Considerations Before Starting HIV Treatment
Table of Contents
- Preparing for HIV Treatment
- Starting Sooner Rather Than Later
- The Right Health Care Provider
- Knowledge About HIV
- A Positive Attitude
Are you living with HIV (HIV+)? If so, treatment with HIV drugs can improve your quality of life and help you stay healthier longer. But starting treatment is a big decision. To get the most benefit from HIV drugs, they must be used just the way they are prescribed. Taking your treatment correctly is as important as which drugs you and your health care provider choose. So, before you get started, it is important to be prepared and commit to taking your HIV drugs the right way, every day, for your own health. This takes a combination of the right health care provider, enough knowledge about HIV, and a positive attitude.
The results of a recent study (the START trial) have definitively shown that people living with HIV who start treatment earlier, while their CD4 counts are still high, have a much lower risk of illness and death. This includes people living with HIV who feel well.
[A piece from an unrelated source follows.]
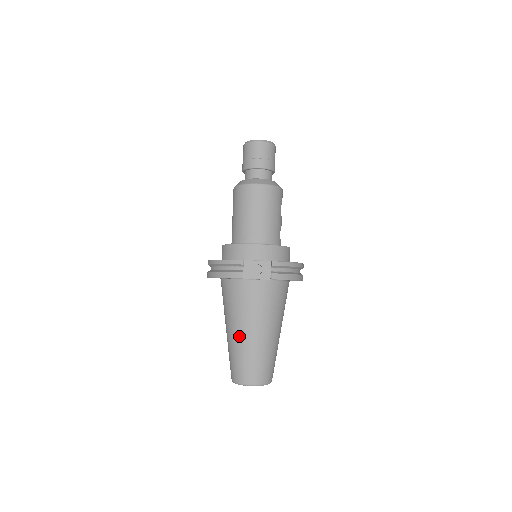
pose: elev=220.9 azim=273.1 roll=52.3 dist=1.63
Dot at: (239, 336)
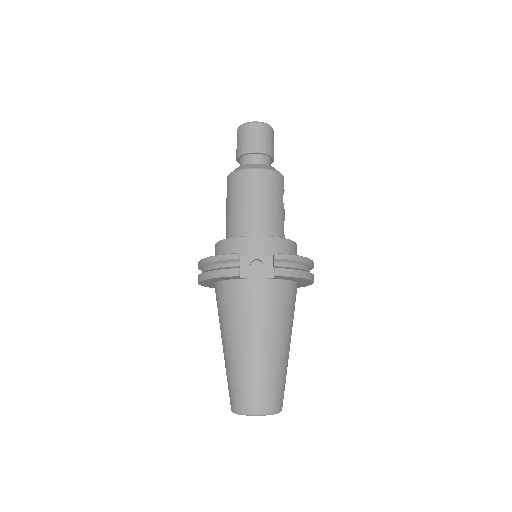
Dot at: (238, 351)
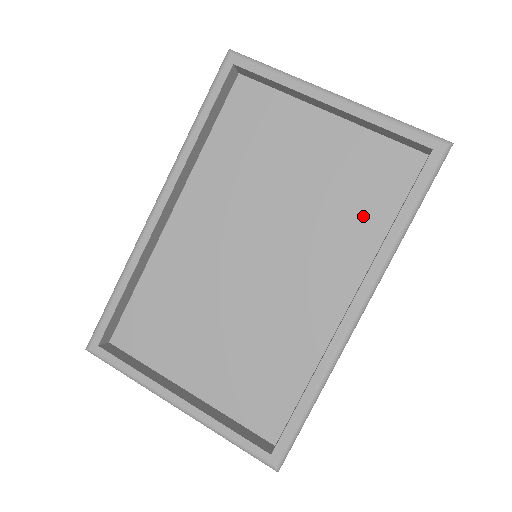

The study showed that taking HIV drugs earlier reduced the likelihood of developing both AIDS-related and non-AIDS related illnesses.
Benefits of Starting Early:
- Having a higher CD4 cell count and keeping it high
- Preventing further damage to the immune system
- Decreasing risk for HIV-related and non-HIV-related health problems
- Reducing your risk of transmitting (passing) HIV to others (also known as "treatment as prevention"), including babies (through perinatal transmission, or mother-to-child transmission)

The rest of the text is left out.